If you can’t afford to hire an interior designer to create a complementary space, just stick with the same color scheme and concept from your interior. Curated gardens, string lights, and heaters for when it gets a bit chilly are also great ways to create memorable (and Instagrammable) outdoor spaces.
5. Upgrade Your Server Uniforms
Depending on the style of your restaurant, your servers' indoor attire may not be appropriate for outdoors.
Consider a lightweight polo instead of an oxford shirt for fine dining restaurants during lunch, or on very hot evenings.
For a bar or eateries with a more casual atmosphere, you could design a T-shirt for the season. You may even elect to sell it or gift it to patrons as well! Modified outdoor uniforms will make your servers more comfortable in warm weather, and create a more seasonal atmosphere.
A recent study found that weather impacts restaurants substantially. Here are some tips on how to be ready to do business in all weather.
6. Consider the Weather
A recent study showed that weather not only affects the volume of customers, but their mood as well: they’re more likely to be critical of your restaurant in unpleasant weather. Your patio, of course, will be the most affected by bad weather.

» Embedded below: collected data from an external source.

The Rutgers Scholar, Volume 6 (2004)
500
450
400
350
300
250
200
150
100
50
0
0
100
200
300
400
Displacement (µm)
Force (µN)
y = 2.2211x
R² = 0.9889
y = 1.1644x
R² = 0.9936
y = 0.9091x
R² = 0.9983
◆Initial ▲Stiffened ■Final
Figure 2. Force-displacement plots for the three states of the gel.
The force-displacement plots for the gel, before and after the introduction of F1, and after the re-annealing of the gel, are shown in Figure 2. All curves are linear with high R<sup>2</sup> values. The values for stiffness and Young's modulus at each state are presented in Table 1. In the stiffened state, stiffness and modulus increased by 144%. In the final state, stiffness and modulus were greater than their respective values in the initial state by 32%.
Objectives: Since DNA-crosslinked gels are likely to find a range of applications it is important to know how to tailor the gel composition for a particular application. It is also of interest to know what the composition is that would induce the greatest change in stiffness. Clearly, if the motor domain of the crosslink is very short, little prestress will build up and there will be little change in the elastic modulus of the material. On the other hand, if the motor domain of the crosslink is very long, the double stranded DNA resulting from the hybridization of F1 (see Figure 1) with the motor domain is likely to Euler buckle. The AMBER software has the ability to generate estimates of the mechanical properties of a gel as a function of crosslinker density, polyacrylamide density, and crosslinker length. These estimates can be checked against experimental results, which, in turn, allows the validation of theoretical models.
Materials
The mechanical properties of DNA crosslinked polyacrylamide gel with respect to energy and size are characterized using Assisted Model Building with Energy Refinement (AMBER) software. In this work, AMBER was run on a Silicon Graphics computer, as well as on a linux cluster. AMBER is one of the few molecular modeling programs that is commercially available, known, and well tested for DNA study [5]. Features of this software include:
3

Make sure you have a plan for last-minute weather changes. Do you have an awning built into your patio? Perhaps one that will appear at the touch of a button? Or will you have to herd guests back inside? The best patios are versatile, rain or shine.
If you don't have any weather protection options, make sure your staff knows the protocol for quickly bringing guests inside. Will you replace dishes that get rained on? Who will be in charge of reseating everyone inside? Develop a patio storm plan.
7. Empower Your Servers to Be Strategic with Toast Go™
As patios are only seasonal spaces, they’re not always ideally located. Save servers from having to run back and forth to the bar, kitchen, and terminal, by investing in a handheld POS system like Toast Go™.
Toast Go™ is a fully integrated handheld device that fires orders directly to the kitchen, includes inventory information about what’s on hand and what’s 86’ed in real time, and even contains allergen information for specific menu items right on the screen. Guests can pay, sign, and tip right at the table — even if they want to split the check 10 ways.
Purchasing dedicated handhelds for your outdoor space will allow servers to focus on taking care of guests instead of working up a sweat. With more time to upsell and cater to the guest experience, your servers will turn tables faster and garner better tips.
8. Let Guests Order and Pay on their Phones
Pandemic protocols have changed patrons' expectations. Now, many guests expect the full-on experience of dining out, coupled with the convenience of ordering and paying from their devices. Especially when it comes to eating outdoors, ordering and paying on their own — without having to go inside or flag down a server — can be a nice advantage for customers.
As such, many restaurants are restructuring their order and payment processes to maximize efficiency, without sacrificing hospitality. In fact, tech efficiencies and improved hospitality can go hand-in-hand. Guests feel empowered to place their orders and make secure payments whenever they choose, and servers enjoy a more rewarding role of welcoming guests, providing direction on menu items, and checking in — without the added stress of swiping credit cards.
One option is Toast Order & Pay™. This QR code ordering system lets guests scan a QR code, browse menu items, and order food and drinks right from their phones. Simultaneously, servers can roam the patio with handhelds in their pockets, ready to enter additional orders for guests at any time.